Selected text →

2. The Lure
The second of four plays marking the centenary of the great American playwright, Arthur Miller.
By the time he was 35, Arthur Miller had a very eclectic CV. He was the son of an illiterate Jewish immigrant, whose once flourishing coat business had failed during the Depression. He'd worked nights in an auto-parts warehouse, been a dock-yard worker, a jobbing writer for Orson Welles, a prize-winning student playwright, and a writer of radio drama for Roosevelt's Federal Theatre Project. He was a communist activist and a highly skilled carpenter. In 1950 Death of A Salesman, directed by his good friend Elia Kazan, became a major Broadway hit. By that time Miller was the father of two children and had been married to his college sweetheart, Mary Slattery, for ten years. Now Hollywood beckoned, where a chance meeting with Marilyn Monroe would change everything. Written by Jonathan Holloway.

Work to complete →
• a. Using the play description, decide whether each statement agrees with it: (i) Miller once worked nights in an auto-parts warehouse; (ii) Death of A Salesman was directed by Orson Welles; (iii) by the time of that Broadway hit, Miller had been married to Mary Slattery for ten years. Answer yes or no for each, quoting the deciding words.
• b. Reproduce word for word the part of the play description that starts at the words "By the time" and ends after "by Jonathan Holloway.".

Recorded information →
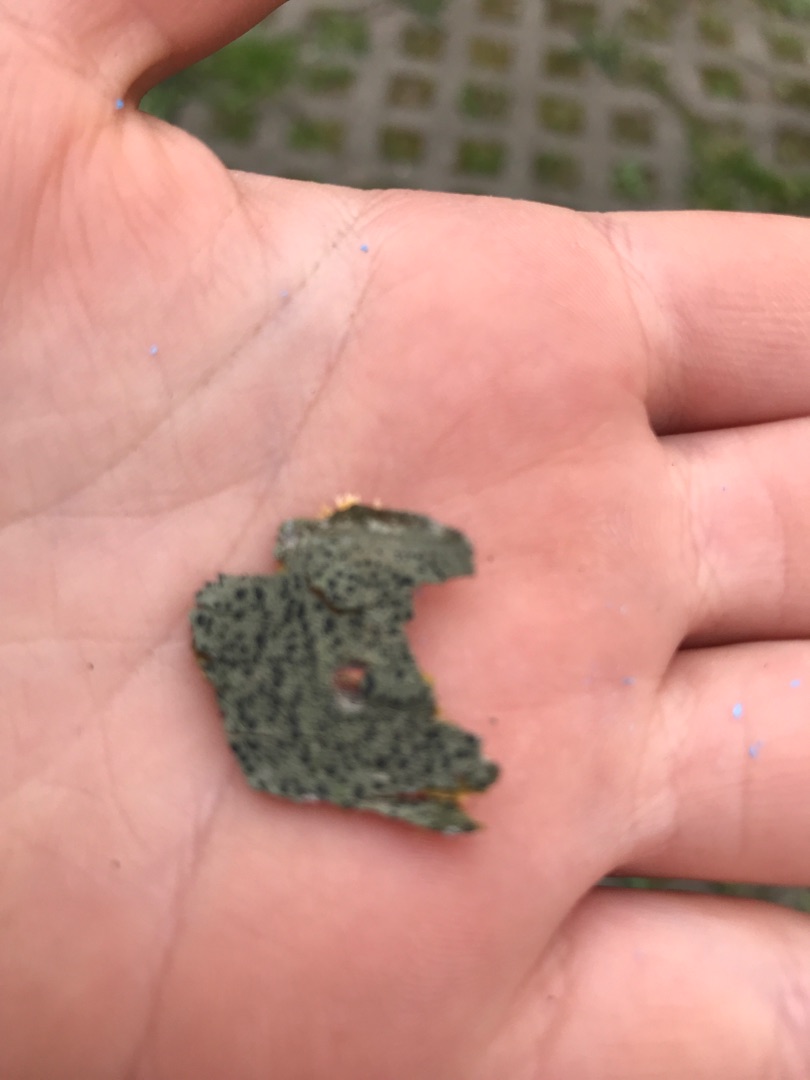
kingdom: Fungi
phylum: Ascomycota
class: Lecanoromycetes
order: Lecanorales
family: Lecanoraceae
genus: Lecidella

Exercise results →
• a.
(i) Yes: "He'd worked nights in an auto-parts warehouse"
(ii) No: "directed by his good friend Elia Kazan"
(iii) Yes: "had been married to his college sweetheart, Mary Slattery, for ten years"

• b.
By the time he was 35, Arthur Miller had a very eclectic CV. He was the son of an illiterate Jewish immigrant, whose once flourishing coat business had failed during the Depression. He'd worked nights in an auto-parts warehouse, been a dock-yard worker, a jobbing writer for Orson Welles, a prize-winning student playwright, and a writer of radio drama for Roosevelt's Federal Theatre Project. He was a communist activist and a highly skilled carpenter. In 1950 Death of A Salesman, directed by his good friend Elia Kazan, became a major Broadway hit. By that time Miller was the father of two children and had been married to his college sweetheart, Mary Slattery, for ten years. Now Hollywood beckoned, where a chance meeting with Marilyn Monroe would change everything. Written by Jonathan Holloway.